Projects where prices were lowered include The Panorama in Ang Mo Kio, Sky Habitat in Bishan and D’Leedon on Farrer road. Though luxury homes hogged the headlines last year with their decline in sales volume, property analysts are confident that the price decline will be minimal as most owners of city-centre homes will have the holding power to hang on to their properties.

Home prices expected to decline further in 2015

This year, the rate of decline for private home prices is expected to exceed that of 2014. Last year’s drop was estimated at 4 per cent whereas this year, industry analysts project an 8 per cent drop. This new estimate for the private property sector will put it on par with resale HDB flats. In 2014, the public housing market reflected a 6 per cent drop in prices.

Some market factors from last year are here to stay:
1) Tightened credit market
2) Stricter immigration policies
3) Weakening demand
4) Increasing supply of new homes
5) Higher stamp duties

The Luxurie - near Sengkang MRT/LRT Stations.

The Luxurie – near Sengkang MRT/LRT Stations.

And while interest rates were at a low at a point in time last year, they are expected to rise this year, which makes for an even less favourable environment for a thriving buy-and-sell of residential properties in particular.

This may put a fair bit of pressure on home sellers, who may find themselves having to lower prices in order to make a sale. With developers competing for the same buyers with offers of discounts, rebates and other enticing options, resale private properties might struggle to stand out.

Landlords may also find that it’s a tenants market as an onslaught of homes become ready for occupation this year. The most recent residential projects to come into the market this year include the 622-unit The Luxurie and 590-unit The Riversound Residences in Sengkang.

Coupled with a number of new launches planned for this year, and fewer foreign buyers taking the bite, the only properties which may remain popular are mass-market homes in locations close to MRT stations, schools and shopping malls.

Singapore home prices – The slow decline

Prices of residential properties, both private and public, may see a slow but continued decline in 2015. This year, the resale non-landed property market was ruled by an undulating price chart. After a recent rise in prices in October, prices once again fell in November. Property experts have found it impossible to predict future trends from such irregular movements and can only report the figures as they are.

Photo by ThinkStock.

Photo by ThinkStock.

In October for example, despite an increase in the number of mortgage sales and non-performing loans, prices of resale homes picked up nevertheless.
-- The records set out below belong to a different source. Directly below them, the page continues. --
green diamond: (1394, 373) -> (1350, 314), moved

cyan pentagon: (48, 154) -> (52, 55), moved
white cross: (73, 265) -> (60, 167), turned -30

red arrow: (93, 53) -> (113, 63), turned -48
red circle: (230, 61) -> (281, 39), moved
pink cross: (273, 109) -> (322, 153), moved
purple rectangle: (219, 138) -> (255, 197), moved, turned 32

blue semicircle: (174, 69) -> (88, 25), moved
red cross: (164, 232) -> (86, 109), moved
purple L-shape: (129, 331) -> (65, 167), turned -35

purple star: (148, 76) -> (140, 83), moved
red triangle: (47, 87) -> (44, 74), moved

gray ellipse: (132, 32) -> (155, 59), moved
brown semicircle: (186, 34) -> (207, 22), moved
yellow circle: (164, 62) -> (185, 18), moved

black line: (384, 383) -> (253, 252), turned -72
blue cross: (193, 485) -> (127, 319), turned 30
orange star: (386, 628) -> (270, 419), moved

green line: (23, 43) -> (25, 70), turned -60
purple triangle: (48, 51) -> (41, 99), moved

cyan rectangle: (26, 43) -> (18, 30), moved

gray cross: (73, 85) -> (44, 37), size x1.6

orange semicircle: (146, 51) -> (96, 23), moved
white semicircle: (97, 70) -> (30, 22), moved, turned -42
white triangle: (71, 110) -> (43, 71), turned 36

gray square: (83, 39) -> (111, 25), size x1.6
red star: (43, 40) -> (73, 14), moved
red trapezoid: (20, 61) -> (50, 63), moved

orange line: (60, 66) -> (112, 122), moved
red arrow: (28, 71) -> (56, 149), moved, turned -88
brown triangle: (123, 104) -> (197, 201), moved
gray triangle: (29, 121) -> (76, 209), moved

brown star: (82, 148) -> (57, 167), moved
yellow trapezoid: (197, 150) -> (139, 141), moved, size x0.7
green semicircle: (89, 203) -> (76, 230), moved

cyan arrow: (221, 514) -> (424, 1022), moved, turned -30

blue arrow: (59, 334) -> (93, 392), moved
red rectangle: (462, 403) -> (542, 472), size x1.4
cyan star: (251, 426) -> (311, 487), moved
Most of the information comes from URA’s quarterly statistics of private property transactions with caveats lodged. This however may not truly reflect home sales volume and prices, as they exclude factors such as developers’ discounts and rebates. But URA has mentioned disclosing prices of individual units in the near future. And perhaps a more frequent report would be helpful to the industry.

On the HDB resale front, the Minister for National Development, Mr. Khaw Boon Wan, has said that he hoped to see “single digit” fall in prices in 2015, indicating a gentle and gradual decline similar to that in 2014. The government is likely to tread lightly in this area as a drastic fall in home prices will bring about dissent from current home owners and will possibly affect their position in the next election. Buyers can expect a fall of about 8 per cent next year.